Paul Baran giving a lecture on how the internet began.
On this day in history (1969): The first permanent connection via ARPANET, the government-sponsored precursor to the internet, was established between researchers at UCLA and Stanford. Paul Baran, a Jewish Lithuanian-American computer researcher, helped create some of those networks, specifically coming up with the idea of separating information into “messaging blocks” before sending them across a digital network.
On the Hebrew calendar, it’s the 27th of Cheshvan, when the biblical floodwaters subsided.
Thousands of Chabad rabbis gathered on Sunday for their annual “class photo” — after two years off because of the pandemic. They traveled from all 50 states (shoutout to my very own Rabbi Zalman Gurevitz of West Virginia) and more than 100 countries to attend a six-day convention at the group’s headquarters at 770 Eastern Parkway in Brooklyn.
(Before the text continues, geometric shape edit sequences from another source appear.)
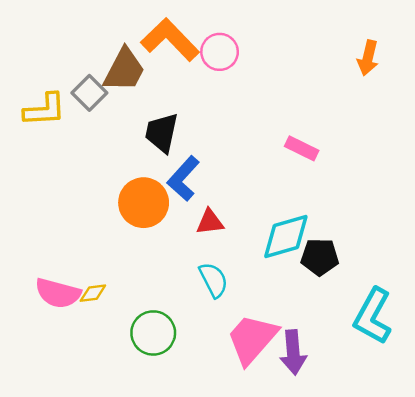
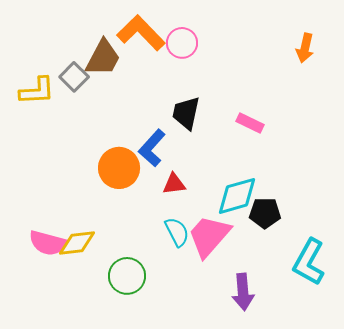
black trapezoid: (162, 133) -> (186, 113), moved
yellow diamond: (93, 293) -> (77, 243), size x1.6
pink trapezoid: (252, 339) -> (209, 236), moved

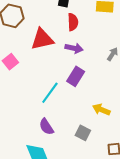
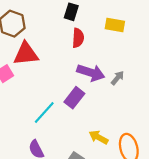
red triangle: (42, 39) -> (26, 54), moved
purple arrow: (74, 48) -> (91, 73), moved, size x1.4

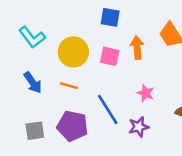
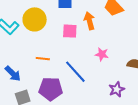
yellow circle: (73, 52) -> (35, 19), moved
blue arrow: (33, 83) -> (13, 74), moved
purple star: (139, 127) -> (117, 89), moved

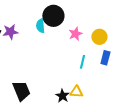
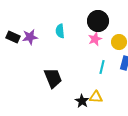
black circle: (53, 16) -> (98, 21), moved
black trapezoid: (21, 91) -> (53, 78), moved

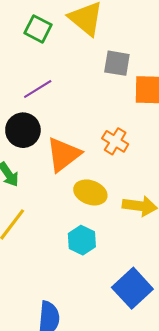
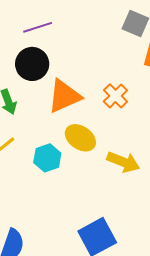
purple line: (38, 89) -> (38, 27), moved
cyan hexagon: (82, 240) -> (47, 158), moved

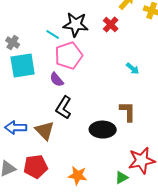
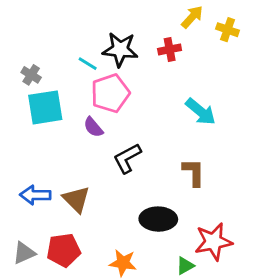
red cross: (111, 25) -> (170, 49), turned 35
cyan arrow: (133, 69) -> (201, 112), size x1.6
black L-shape: (64, 108) -> (127, 158), moved, turned 30
black ellipse: (103, 130) -> (158, 219), moved

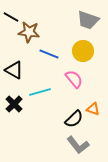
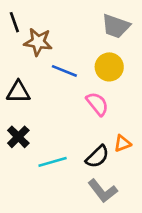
black line: (11, 17) -> (14, 22), turned 42
black triangle: (14, 70) -> (18, 92), turned -30
cyan line: (40, 92) -> (53, 162), moved
orange triangle: (93, 109) -> (122, 143), turned -40

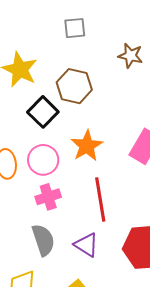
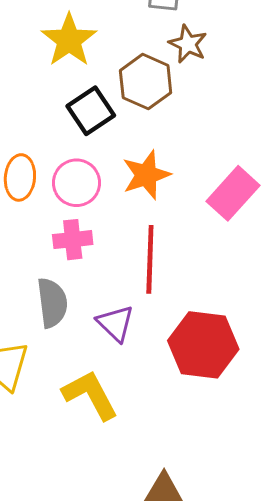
brown star: (130, 56) -> (188, 44), moved

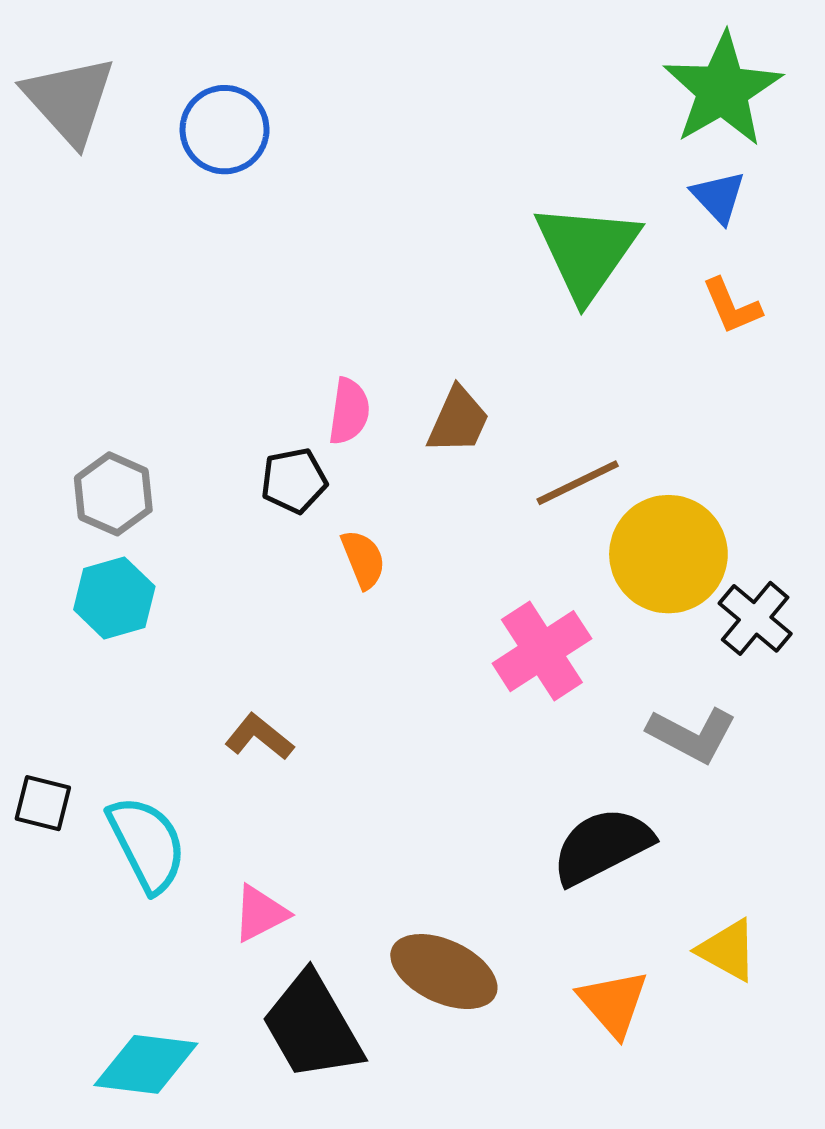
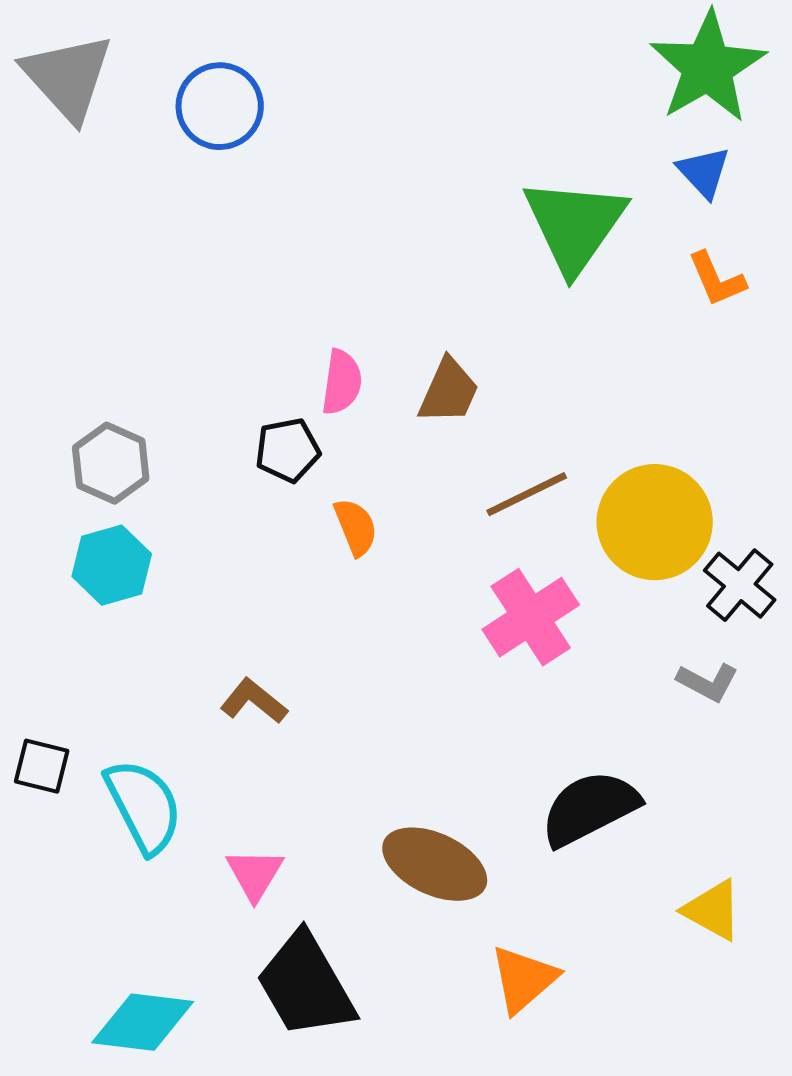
brown line: (578, 483) -> (527, 494), moved
gray L-shape: (692, 735) -> (708, 682), moved, size x0.7
pink triangle: (260, 913) -> (255, 874), turned -32
brown ellipse: (444, 972) -> (435, 864), moved
orange triangle: (613, 1003) -> (524, 979), moved, turned 30

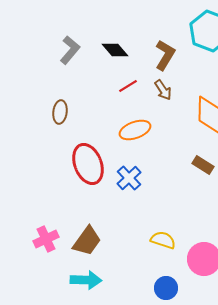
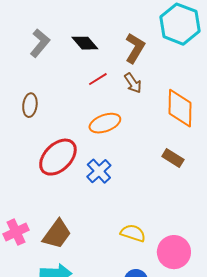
red ellipse: (88, 164) -> (58, 157), turned 66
The rabbis paid tribute to the late deputy chief of the New York Police Department, Charles M. Scholl, who had supervised the safety and the setup of the group photo since 2014. Each year, Scholl would also take part in a light-hearted tradition of swapping his police cap for one of the rabbi’s black hats. He died this summer at 64.
Bonus video: Rabbi Avrohom Rapoport of the Jersey Shore was at the gathering with a tape measure to see which Chabad rabbi has the longest beard. The winner’s was 26 inches!